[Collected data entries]
★ ★ ★ ★ ★

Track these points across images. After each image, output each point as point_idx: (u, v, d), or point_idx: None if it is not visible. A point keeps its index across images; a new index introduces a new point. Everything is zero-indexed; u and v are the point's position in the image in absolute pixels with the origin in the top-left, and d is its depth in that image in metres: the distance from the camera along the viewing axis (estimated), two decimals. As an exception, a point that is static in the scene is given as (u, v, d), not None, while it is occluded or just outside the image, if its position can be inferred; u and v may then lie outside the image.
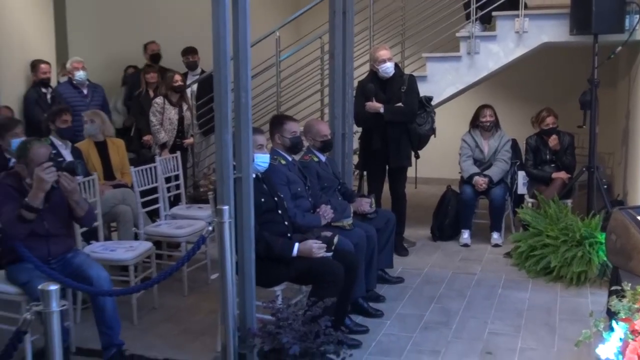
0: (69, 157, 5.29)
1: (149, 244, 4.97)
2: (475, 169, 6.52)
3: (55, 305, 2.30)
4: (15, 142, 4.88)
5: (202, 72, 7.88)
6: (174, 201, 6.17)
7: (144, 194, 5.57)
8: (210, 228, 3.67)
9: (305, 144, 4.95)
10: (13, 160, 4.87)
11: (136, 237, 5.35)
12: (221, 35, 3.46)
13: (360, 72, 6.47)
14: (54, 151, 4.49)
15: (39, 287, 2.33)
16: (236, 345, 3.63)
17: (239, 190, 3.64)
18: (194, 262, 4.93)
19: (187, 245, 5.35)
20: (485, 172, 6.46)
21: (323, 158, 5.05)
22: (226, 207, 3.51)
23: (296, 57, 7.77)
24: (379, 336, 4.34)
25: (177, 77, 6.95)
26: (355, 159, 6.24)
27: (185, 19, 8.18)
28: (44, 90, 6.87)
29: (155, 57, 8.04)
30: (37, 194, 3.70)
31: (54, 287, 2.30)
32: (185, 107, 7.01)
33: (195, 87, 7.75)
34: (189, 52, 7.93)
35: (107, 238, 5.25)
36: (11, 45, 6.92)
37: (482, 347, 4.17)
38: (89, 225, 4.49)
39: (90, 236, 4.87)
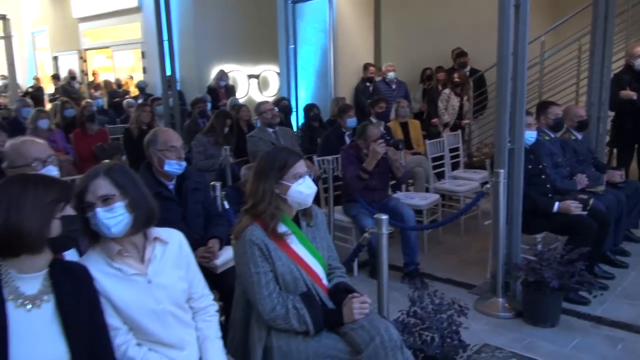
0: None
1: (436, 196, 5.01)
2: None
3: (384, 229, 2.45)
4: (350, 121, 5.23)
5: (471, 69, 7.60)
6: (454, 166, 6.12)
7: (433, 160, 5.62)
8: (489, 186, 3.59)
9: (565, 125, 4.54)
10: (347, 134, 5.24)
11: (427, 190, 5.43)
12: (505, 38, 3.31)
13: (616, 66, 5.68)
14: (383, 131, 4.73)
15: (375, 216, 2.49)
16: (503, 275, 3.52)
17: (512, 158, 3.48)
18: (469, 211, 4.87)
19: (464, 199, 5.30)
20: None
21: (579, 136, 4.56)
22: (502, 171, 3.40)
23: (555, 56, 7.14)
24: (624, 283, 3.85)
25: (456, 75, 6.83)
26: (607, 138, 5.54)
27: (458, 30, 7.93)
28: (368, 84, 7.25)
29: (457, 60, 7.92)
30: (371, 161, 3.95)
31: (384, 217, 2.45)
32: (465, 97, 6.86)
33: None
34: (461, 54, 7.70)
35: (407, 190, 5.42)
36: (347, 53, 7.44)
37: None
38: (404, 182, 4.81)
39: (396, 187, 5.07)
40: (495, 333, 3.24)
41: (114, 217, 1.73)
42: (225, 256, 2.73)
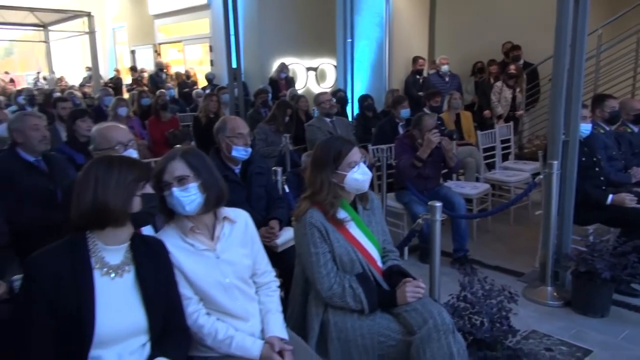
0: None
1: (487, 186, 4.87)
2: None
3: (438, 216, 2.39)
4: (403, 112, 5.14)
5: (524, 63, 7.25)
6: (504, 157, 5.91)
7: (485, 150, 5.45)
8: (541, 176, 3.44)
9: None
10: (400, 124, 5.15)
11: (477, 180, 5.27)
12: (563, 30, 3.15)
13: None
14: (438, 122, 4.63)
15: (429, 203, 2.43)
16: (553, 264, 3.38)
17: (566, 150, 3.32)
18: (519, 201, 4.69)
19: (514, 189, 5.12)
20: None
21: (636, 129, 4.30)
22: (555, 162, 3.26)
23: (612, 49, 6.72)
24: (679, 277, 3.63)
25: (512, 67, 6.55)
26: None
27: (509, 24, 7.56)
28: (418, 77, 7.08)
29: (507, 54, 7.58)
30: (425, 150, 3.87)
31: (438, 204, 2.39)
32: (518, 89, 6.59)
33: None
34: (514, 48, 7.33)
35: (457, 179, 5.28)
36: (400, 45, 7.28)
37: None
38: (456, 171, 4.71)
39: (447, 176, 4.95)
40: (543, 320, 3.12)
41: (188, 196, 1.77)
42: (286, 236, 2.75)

★ ★ ★ ★ ★

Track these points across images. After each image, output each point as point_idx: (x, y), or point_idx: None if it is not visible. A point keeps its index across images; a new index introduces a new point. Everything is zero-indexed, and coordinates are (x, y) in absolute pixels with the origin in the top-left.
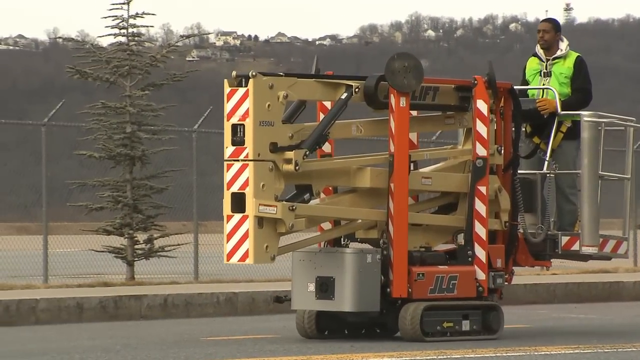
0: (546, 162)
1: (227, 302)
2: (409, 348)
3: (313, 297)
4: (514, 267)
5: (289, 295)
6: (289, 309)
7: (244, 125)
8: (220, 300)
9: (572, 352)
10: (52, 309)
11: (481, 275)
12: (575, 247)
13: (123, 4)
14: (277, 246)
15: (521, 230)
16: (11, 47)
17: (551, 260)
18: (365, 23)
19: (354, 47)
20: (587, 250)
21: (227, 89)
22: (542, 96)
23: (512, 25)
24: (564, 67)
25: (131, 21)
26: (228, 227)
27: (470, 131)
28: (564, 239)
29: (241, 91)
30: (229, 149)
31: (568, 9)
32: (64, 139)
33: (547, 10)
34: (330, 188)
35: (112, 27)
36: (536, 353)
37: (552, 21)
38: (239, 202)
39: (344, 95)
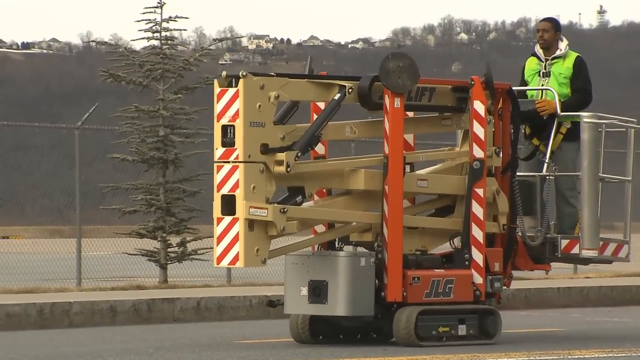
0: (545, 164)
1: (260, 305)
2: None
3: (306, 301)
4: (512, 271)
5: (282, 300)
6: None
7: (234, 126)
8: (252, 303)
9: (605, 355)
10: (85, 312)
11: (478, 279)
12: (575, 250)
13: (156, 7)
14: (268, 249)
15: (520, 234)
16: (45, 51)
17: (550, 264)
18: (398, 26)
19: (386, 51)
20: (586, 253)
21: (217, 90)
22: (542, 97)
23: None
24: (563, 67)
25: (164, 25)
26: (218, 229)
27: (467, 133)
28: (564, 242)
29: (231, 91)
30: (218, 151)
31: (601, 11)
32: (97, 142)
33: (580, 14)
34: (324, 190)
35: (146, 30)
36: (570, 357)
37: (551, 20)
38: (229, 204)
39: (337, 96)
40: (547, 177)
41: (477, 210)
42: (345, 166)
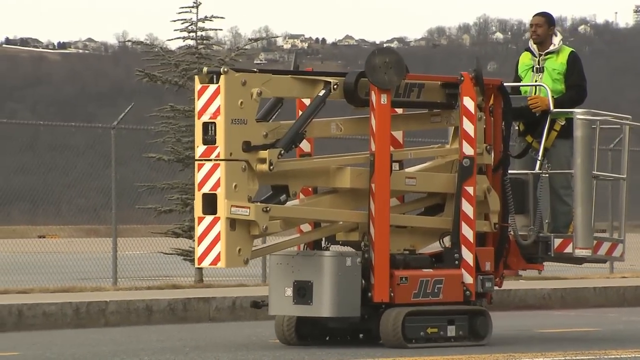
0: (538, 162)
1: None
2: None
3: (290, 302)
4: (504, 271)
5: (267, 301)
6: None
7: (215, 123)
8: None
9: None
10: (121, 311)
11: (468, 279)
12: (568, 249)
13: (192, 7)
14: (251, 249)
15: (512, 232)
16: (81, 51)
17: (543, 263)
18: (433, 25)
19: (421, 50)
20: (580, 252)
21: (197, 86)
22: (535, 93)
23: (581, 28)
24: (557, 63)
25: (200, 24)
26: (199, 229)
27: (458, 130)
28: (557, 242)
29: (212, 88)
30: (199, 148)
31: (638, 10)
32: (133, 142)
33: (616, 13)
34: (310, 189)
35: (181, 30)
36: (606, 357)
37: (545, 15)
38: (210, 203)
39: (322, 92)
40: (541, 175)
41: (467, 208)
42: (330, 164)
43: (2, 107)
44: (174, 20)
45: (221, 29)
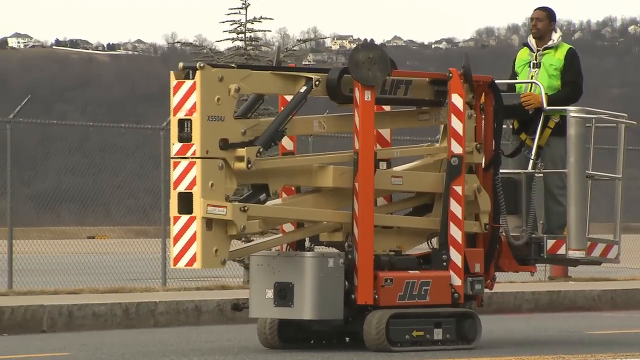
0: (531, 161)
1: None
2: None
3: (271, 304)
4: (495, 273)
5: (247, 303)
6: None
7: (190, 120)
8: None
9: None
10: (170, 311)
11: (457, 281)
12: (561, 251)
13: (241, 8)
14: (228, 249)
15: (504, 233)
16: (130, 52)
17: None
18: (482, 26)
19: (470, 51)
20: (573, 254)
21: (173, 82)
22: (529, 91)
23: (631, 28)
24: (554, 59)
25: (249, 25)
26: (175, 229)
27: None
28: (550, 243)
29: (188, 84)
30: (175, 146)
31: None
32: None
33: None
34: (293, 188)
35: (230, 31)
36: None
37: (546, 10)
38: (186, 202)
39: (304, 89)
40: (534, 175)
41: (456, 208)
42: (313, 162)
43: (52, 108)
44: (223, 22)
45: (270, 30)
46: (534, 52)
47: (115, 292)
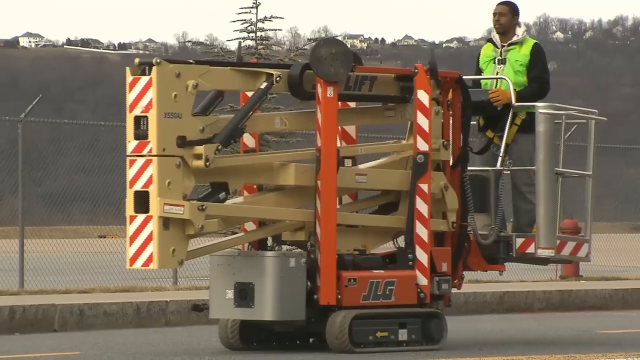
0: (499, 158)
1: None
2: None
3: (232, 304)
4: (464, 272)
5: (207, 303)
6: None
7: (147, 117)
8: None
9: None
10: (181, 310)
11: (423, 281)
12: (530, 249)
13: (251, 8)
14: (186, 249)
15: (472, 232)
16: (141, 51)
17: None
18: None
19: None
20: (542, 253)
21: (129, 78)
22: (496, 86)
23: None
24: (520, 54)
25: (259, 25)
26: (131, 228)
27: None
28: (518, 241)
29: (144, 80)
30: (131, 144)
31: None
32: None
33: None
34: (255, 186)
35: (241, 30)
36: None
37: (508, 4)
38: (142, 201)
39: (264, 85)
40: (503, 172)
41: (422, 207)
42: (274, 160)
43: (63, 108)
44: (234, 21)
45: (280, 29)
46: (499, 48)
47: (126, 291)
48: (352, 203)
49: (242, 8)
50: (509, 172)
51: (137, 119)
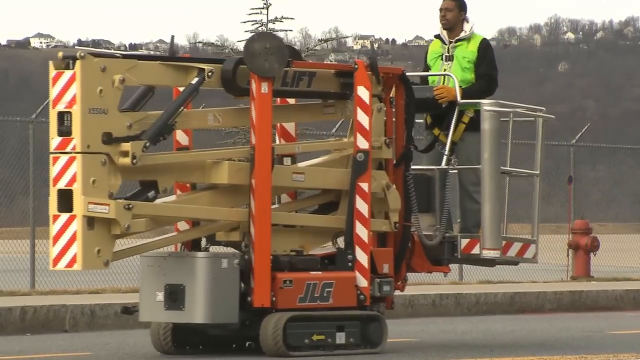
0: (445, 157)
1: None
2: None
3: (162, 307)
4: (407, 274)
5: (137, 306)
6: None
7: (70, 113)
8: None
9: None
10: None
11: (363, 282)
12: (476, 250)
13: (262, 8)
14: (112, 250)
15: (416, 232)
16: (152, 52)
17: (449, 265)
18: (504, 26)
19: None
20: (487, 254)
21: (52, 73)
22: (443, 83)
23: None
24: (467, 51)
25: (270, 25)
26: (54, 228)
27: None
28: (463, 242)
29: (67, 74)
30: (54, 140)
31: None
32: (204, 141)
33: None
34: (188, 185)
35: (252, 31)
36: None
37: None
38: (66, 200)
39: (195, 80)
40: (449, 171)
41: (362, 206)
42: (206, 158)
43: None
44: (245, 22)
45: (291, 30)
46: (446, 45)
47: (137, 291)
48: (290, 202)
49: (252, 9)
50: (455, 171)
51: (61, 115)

★ ★ ★ ★ ★

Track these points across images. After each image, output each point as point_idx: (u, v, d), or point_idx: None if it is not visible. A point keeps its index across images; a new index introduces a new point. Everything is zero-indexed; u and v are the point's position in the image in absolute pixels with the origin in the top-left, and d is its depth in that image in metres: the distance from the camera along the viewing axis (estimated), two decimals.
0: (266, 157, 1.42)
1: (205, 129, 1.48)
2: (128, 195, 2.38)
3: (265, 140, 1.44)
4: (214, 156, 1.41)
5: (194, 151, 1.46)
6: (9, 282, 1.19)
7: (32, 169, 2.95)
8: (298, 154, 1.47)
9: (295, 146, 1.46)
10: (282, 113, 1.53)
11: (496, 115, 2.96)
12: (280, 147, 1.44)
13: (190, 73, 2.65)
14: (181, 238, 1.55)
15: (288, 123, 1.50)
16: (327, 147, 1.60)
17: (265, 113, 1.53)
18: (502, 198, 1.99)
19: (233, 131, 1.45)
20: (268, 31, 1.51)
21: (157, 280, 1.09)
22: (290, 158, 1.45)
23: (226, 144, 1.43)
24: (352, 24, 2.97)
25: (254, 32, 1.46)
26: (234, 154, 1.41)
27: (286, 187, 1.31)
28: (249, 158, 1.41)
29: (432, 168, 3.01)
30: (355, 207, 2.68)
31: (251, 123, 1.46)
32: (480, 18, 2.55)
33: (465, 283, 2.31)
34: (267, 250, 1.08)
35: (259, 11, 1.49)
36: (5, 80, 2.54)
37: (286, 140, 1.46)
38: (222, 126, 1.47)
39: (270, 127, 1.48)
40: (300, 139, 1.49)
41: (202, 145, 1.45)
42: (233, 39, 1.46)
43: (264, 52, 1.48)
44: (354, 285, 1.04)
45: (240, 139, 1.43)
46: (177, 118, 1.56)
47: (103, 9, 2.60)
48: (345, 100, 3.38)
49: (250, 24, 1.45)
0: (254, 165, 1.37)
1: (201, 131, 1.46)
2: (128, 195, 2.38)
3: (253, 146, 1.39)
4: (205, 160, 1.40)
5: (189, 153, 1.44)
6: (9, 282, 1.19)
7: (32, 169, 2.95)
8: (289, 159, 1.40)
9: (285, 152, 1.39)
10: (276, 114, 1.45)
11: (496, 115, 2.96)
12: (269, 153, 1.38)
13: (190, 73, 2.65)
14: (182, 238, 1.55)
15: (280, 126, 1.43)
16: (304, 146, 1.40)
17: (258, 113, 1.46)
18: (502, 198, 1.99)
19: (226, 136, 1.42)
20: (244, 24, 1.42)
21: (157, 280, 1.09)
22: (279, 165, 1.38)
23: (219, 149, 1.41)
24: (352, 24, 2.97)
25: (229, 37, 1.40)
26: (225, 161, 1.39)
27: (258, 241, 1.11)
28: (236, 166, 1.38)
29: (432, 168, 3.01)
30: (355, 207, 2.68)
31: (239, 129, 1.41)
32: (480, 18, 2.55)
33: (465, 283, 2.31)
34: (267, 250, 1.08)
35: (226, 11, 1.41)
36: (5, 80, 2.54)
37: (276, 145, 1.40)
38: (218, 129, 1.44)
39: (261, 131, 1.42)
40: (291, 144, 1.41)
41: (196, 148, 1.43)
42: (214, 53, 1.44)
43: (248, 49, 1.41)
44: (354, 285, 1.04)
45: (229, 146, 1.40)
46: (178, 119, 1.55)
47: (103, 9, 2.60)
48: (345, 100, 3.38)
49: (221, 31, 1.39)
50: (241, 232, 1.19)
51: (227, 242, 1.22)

★ ★ ★ ★ ★

→ **WORK ORDER**:
Display each line of the data where "pixels" occurs.

→ **FINISHED EXERCISE**:
Track these points across images. After each image, output each point as point_idx: (u, v, d), or point_idx: None if it is not visible. A point keeps its index across images; a new index introduces a new point. Everything is zero-indexed; u and v are the point's position in the image in absolute pixels with the origin in the top-left, and d is its depth in that image in metres: the distance from the camera along the viewing axis (estimated), two decimals. As an exception, a point that is static in the scene is given as (u, v, d), not None, while it is occluded or just outside the image, if its position can be inferred; u and v may then lie outside the image.
Track these points across images. After each image, output each point as point_idx: (x, y), or point_idx: None if it is not visible. A point keeps its index across images; a new index introduces a new point. Everything is zero-indexed, and coordinates are (x, y) in absolute pixels with the origin in the top-left.
Track these points across images. After each image, output each point as point_idx: (u, v, d), or point_idx: None if it is not visible. A point keeps its index across images; a new index introduces a new point. Everything is zero-indexed; u and v are the point's position in the image in absolute pixels with the origin in the top-left, and d is its depth in that image in metres: the distance from the camera along the viewing axis (estimated), two decimals.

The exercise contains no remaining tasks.